The Tuscaloosa native who graduated from Northridge High School has appeared on just about every major news outlet. ESPN, Yahoo! Sports, CBS 42, JOX 94.5 and 97.3 the Zone all featured Blankenship in some capacity in the days following the Florida game.

But then he hit the big time.

NBC flew Blankenship to New York City Monday, Feb. 20, where he appeared on the Today Show, Inside Edition and Late Night with Jimmy Fallon. He even got to attend a New York Knicks game, bringing “the face” to Madison Square Garden where he got Beyoncé and Jay-Z to make “the face.”

“I was holding up my sign, and I caught Beyoncé’s attention and made her laugh,” he said. “Then later in the game she looked at me and did the face. It was awesome. Then she got Jay-Z to do it.”

Back in Tuscaloosa, however, Blankenship has gone from just another student to campus celebrity.

Since being featured across the Internet, Blankenship’s Twitter followers have jumped to more than 4,000, and a YouTube video of the ESPN broadcast at the Florida game has over 1,000,000 views.

Everywhere he goes, it seems people want to talk to the student now known simply as “the face kid.”

“It’s been pretty neat,” he said. “I walk around campus and people look at me or ask for my autograph or want a picture or something – mainly a picture.”

So where did “the face” come from?

It started off as an inside joke among some of his friends from middle school.

“Sometimes, we’d look at each other and kind of shrug our shoulders and make [a face], but then it kind of got more and more exaggerated until it became this joke,” Blankenship said. “From there, our friends picked up on it, and then a bigger group of friends picked up on it. It’s been a journey of the face.”

And now that journey is making a stop in Tuscaloosa.

Chris Statum, president of Crimson Chaos, the Alabama student support section, said he’s never seen anything like it before.

“I was a little surprised to see it blow up like it did,” Statum said. “I’ve seen many people make big heads of themselves and never heard of it getting this much attention.”

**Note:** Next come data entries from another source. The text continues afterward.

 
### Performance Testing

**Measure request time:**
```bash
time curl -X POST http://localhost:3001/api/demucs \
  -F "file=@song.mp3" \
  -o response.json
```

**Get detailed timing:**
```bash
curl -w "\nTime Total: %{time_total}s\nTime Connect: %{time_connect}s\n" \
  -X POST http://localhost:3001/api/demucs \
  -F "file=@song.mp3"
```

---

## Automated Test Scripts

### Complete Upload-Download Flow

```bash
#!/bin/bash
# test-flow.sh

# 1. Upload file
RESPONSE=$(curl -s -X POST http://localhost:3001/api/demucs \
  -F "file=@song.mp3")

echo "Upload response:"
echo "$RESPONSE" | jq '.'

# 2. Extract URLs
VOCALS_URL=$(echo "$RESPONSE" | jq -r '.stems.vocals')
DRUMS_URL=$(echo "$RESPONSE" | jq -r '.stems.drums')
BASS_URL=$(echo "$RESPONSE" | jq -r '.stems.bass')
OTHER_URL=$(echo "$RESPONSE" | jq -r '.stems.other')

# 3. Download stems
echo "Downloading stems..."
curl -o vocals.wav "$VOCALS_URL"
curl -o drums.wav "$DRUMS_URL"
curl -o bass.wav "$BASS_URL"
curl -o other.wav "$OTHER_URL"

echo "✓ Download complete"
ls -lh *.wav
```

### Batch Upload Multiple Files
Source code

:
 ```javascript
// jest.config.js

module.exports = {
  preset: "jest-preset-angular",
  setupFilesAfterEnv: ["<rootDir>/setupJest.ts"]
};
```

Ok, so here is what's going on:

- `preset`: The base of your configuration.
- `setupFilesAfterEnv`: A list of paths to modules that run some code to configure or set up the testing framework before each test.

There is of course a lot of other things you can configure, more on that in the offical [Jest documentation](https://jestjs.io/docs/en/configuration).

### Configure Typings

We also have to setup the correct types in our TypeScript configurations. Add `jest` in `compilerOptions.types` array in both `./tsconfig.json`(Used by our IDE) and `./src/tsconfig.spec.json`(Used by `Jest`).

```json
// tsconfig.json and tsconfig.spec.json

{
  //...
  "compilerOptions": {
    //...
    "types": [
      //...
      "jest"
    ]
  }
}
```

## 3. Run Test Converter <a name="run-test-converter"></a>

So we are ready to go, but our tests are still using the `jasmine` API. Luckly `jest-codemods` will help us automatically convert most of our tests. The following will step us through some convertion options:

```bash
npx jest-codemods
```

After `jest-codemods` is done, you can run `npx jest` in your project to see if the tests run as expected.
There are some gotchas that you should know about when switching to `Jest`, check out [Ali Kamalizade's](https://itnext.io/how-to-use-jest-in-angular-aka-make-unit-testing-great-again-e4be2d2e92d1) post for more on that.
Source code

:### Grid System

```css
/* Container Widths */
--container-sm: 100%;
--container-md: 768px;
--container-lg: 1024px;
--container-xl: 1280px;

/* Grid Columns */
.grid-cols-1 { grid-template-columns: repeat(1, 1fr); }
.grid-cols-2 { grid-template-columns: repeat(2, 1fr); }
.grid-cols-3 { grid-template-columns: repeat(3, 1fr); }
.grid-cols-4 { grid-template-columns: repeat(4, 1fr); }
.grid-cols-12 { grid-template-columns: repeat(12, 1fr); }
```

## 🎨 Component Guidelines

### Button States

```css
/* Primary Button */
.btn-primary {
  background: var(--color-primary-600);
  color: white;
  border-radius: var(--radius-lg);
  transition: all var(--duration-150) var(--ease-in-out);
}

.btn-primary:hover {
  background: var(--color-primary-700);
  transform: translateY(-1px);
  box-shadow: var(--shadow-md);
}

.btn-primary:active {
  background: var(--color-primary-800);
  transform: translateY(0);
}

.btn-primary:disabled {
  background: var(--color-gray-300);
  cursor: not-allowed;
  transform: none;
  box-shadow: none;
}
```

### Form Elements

What does the future hold for “the face”?

Blankenship is an undecided engineering major, but said he wants to eventually have a career in standup comedy.

First, however, he is currently looking in to starting a club at Alabama called “Stand Up Against” – a charity organization that would host a number of student comedians with proceeds benefiting a certain cause.

“It would be comprised of Alabama students who have this interest,” he said. “And they would all get together. Once a month there would be some sort of gig for charity like ‘Stand Up Against Cancer’ or ‘Stand Up Against Malaria’ or something like that. Each event would be a different charity.”